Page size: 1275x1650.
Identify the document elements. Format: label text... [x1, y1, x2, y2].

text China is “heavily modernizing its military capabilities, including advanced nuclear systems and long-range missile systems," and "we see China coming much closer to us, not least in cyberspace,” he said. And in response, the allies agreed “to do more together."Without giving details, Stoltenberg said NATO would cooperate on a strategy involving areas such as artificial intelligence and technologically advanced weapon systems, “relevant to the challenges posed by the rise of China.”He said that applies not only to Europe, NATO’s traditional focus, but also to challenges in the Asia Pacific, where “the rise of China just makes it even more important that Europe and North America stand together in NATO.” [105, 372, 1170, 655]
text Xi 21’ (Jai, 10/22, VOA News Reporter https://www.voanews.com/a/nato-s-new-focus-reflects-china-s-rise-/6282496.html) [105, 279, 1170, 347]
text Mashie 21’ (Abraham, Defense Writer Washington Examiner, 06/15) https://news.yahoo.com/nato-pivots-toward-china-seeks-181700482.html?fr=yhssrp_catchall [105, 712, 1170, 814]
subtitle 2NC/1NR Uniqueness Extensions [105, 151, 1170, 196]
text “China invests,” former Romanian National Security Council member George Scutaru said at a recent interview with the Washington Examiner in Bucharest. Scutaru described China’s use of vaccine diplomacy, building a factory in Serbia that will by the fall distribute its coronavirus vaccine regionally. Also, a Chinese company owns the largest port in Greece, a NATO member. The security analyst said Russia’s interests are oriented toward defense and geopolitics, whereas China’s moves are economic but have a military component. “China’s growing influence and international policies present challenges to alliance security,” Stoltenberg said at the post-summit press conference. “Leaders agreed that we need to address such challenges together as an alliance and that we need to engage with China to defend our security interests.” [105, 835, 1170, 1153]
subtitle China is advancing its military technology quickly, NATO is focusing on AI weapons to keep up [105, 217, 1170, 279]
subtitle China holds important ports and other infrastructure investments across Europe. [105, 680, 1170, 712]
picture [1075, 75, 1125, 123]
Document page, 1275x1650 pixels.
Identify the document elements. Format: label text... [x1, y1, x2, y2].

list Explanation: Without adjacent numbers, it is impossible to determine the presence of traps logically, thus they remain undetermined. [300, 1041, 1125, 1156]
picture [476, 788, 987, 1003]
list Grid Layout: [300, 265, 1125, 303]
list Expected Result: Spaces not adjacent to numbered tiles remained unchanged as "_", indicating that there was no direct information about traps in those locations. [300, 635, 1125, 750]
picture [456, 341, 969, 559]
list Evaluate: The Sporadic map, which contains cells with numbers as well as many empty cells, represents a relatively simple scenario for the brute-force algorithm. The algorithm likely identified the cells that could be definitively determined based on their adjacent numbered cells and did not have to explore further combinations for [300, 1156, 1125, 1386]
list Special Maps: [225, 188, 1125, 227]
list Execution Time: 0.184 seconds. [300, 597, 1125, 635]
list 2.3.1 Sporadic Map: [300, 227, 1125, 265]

Task description:
Would you state how many lines in the listing above contain the word "Without"? Reply with the number and no other words.

Result for this exercise:
2